This is useful for time series visualization and analysis spanning both continuous pricing and discrete events.
The output schema is standardized across both branches:
setting CLOSE as otp.nan and VOLUME as 0 for the event rows,
and EVENT_TYPE as an empty otp.string[40] for the daily pricing rows.
import onetick.py as otp
# Daily pricing, filtered to the composite (empty EXCHANGE).
day = otp.DataSource(db='US_COMP_DAILY', tick_type='DAY')
day = day.where(day['EXCHANGE'] == '')
day = day[['CLOSE', 'VOLUME']]
day['EVENT'] = 0
day['EVENT_TYPE'] = otp.string[40]('')
# Earnings events only, shaped to the same schema as the daily pricing.
event = otp.DataSource(db='US_COMP_DAILY', tick_type='EVENT',
schema_policy='manual', schema={'EVENT_TYPE': otp.string[40]})
event = event.where(event['EVENT_TYPE'] == 'EARNING_DATE')
event['CLOSE'] = otp.nan
event['VOLUME'] = 0
event['EVENT'] = 1
event = event[['CLOSE', 'VOLUME', 'EVENT', 'EVENT_TYPE']]
# Union the two streams.
data = otp.merge([day, event])
result = otp.run(data,
start=otp.dt(2024, 1, 1),
end=otp.dt(2024, 4, 1),
timezone='America/New_York',
symbols='CSCO')
result
| Time | CLOSE | VOLUME | EVENT | EVENT_TYPE | |
|---|---|---|---|---|---|
| 0 | 2024-01-02 20:15:00 | 50.51 | 20242939 | 0 | |
| 1 | 2024-01-03 20:15:00 | 50.51 | 20303875 | 0 | |
| 2 | 2024-01-04 20:15:00 | 50.08 | 18134121 | 0 | |
| 3 | 2024-01-05 20:15:00 | 50.09 | 13989287 | 0 | |
| 4 | 2024-01-08 20:15:00 | 50.46 | 18070293 | 0 | |
| ... | ... | ... | ... | ... | ... |
| 57 | 2024-03-22 20:15:00 | 49.78 | 15022861 | 0 | |
| 58 | 2024-03-25 20:15:00 | 49.68 | 16191164 | 0 | |
| 59 | 2024-03-26 20:15:00 | 49.55 | 13842923 | 0 | |
| 60 | 2024-03-27 20:15:00 | 49.77 | 17230958 | 0 | |
| 61 | 2024-03-28 20:15:00 | 49.91 | 18139735 | 0 |
62 rows × 5 columns
Combining or Unioning 1 Minute Trade Bars and US Earnings Events#
Merge pre-calculated 1 minute trade bar data with earnings events on the same day,
allowing analysis of intraday price movement patterns around earnings announcements,
using otp.merge.
The output schema is standardized across both branches:
setting LAST as otp.nan and VOLUME as 0 for the event rows,
and EVENT_TYPE as an empty otp.string[40] for the bar rows.
import onetick.py as otp
# Pre-calculated 1 minute trade bars.
bars = otp.DataSource(db='US_COMP_BARS', tick_type='TRD_1M')

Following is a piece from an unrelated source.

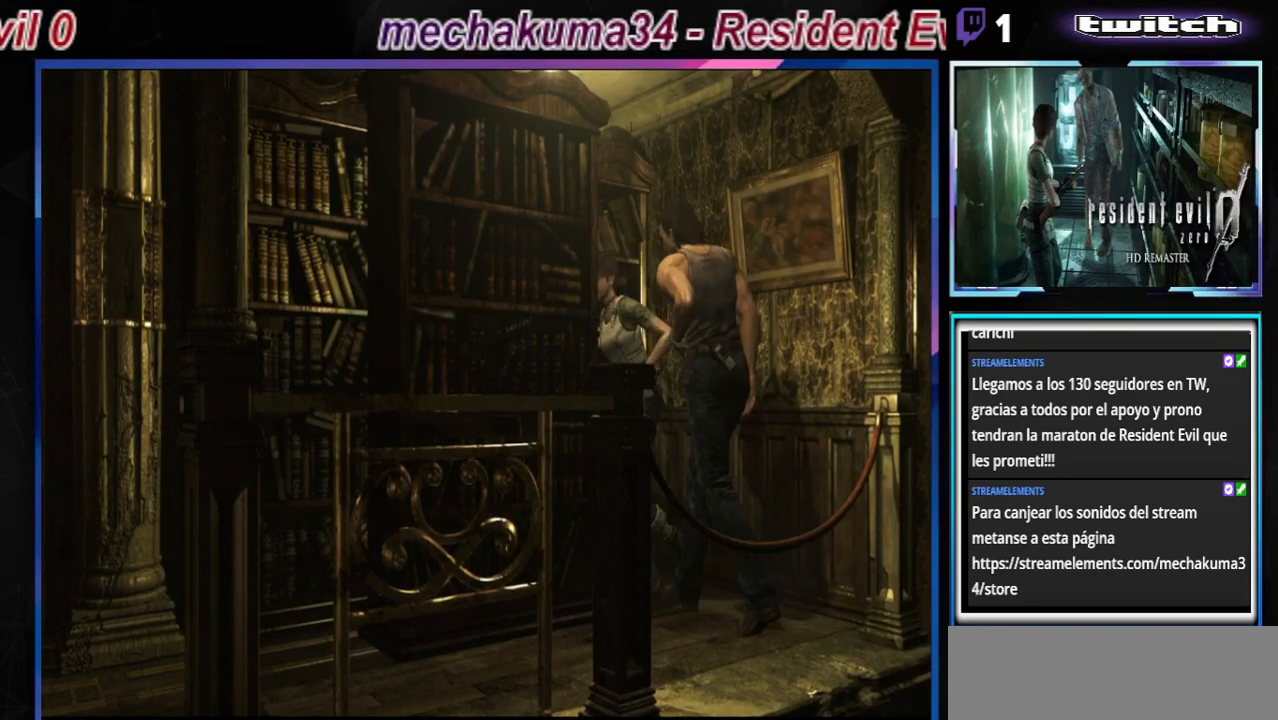
{"buttons": [], "left_stick": "up", "events": []}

bars = bars[['LAST', 'VOLUME']]
bars['EVENT'] = 0
bars['EVENT_TYPE'] = otp.string[40]('')
# Earnings events only, shaped to the same schema as the bars.
event = otp.DataSource(db='US_COMP_DAILY', tick_type='EVENT',
schema_policy='manual', schema={'EVENT_TYPE': otp.string[40]})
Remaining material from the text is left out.